- Born: January 17, 1868 Tomioka, Amakusa-Shimo-shima Japan
- Died: July 9, 1942 Batley, New Zealand, Kaipara Harbour, Northland
- Spouse: Rihi Tipene Te Ahu

= Asajiro Noda =

New Zealand seaman, cashier, gum-digger, and farmer

Asajiro Noda (野田 朝次郎, Noda Asajirō) was a Japanese New Zealand seaman, cashier, gum-digger and farmer. He is noted as the first Japanese settler in New Zealand.

== Life ==
Noda was born in Japan on 17 January 1868 in a small village, Tomioka on Shimoshima Island, Amakusa to father Kaka Shi Kuishn and mother Noi Kimomo Kena Kuishn. Noda's father was a ship carpenter.

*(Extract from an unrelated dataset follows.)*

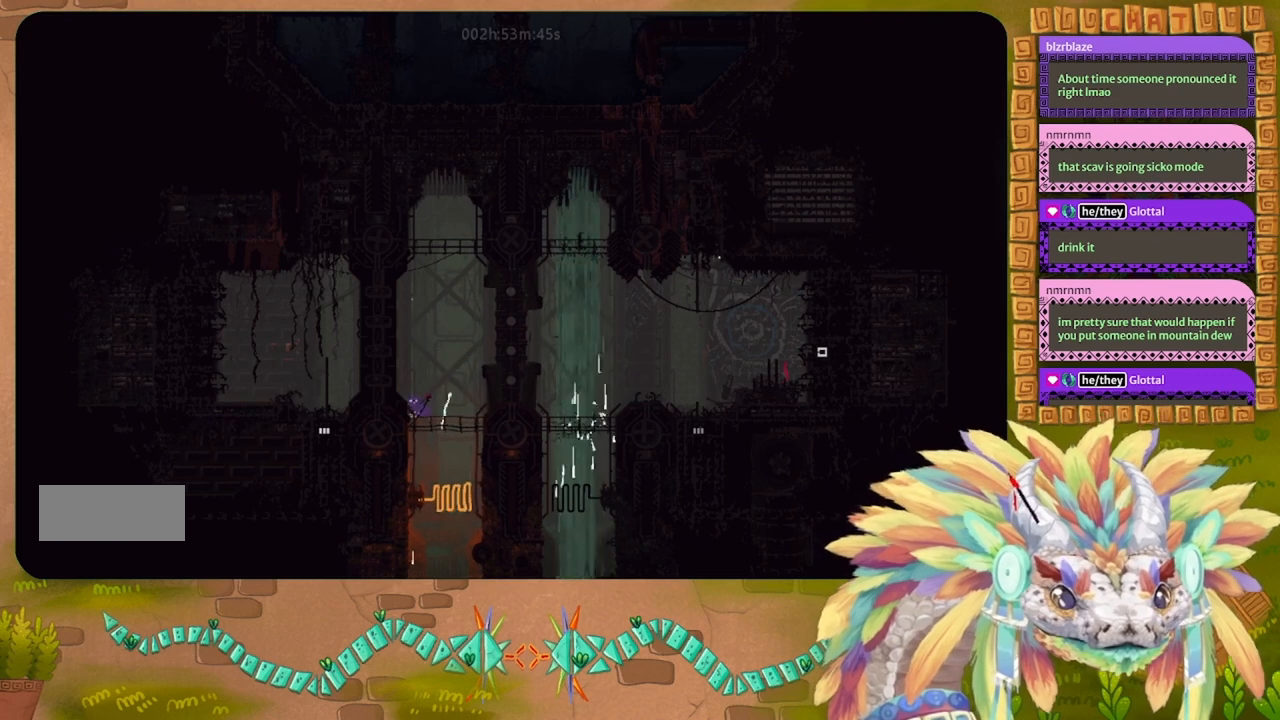
{"keys": [], "events": [[233, "right", "down"], [467, "right", "up"]]}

When Noda was 10 years old he accompanied his father who was working on an English vessel in the Nagasaki harbour. Accounts express that Noda was accidentally left on board when the ship sailed. When he was discovered he was put onboard a German ship meant to travel back to Japan, however Noda never returned to Japan.

Sailing the Pacific for a few years, Noda finally disembarked in the New Zealand South Island port of Bluff in Invercargill, sometime in the 1880s-1890s. He first found work in Invercargill as a cashier as he speaking both Japanese, German and English. He later moved to Northland and Waikato where he worked as a kauri gum-digger.

Around 1894, Noda married Rihi Tipene Te Ahu, a Māori woman from Kawhia. They had five children.

After Rihi Tipene Te Ahu passed away around 1918, Noda later married Kathleen Brown (nee Edwards) and lived close to Batley, Maungaturoto.

It is noted that Noda and his family faced prejudice due to their mixed race heritage, with specific difficulty during both World Wars. Noda's son Martin Asajiro Noda made contact with their family in Japan who remembered the young Noda's disappearance. Communication ceased upon Japan's involvement in World War II. Noda and his son were declared 'enemy aliens' and subsequent threats to the war effort. Martin Noda was taken to an internment camp on Matiu Somes Island, Wellington, where he remained for four months. Asajiro Noda was not interned due to his age and declining health.

Asajiro Noda died on 9 July 1942 in Maungaturoto, aged 74. He is buried in the Kakarea Churchyard near the Otamatea Marae.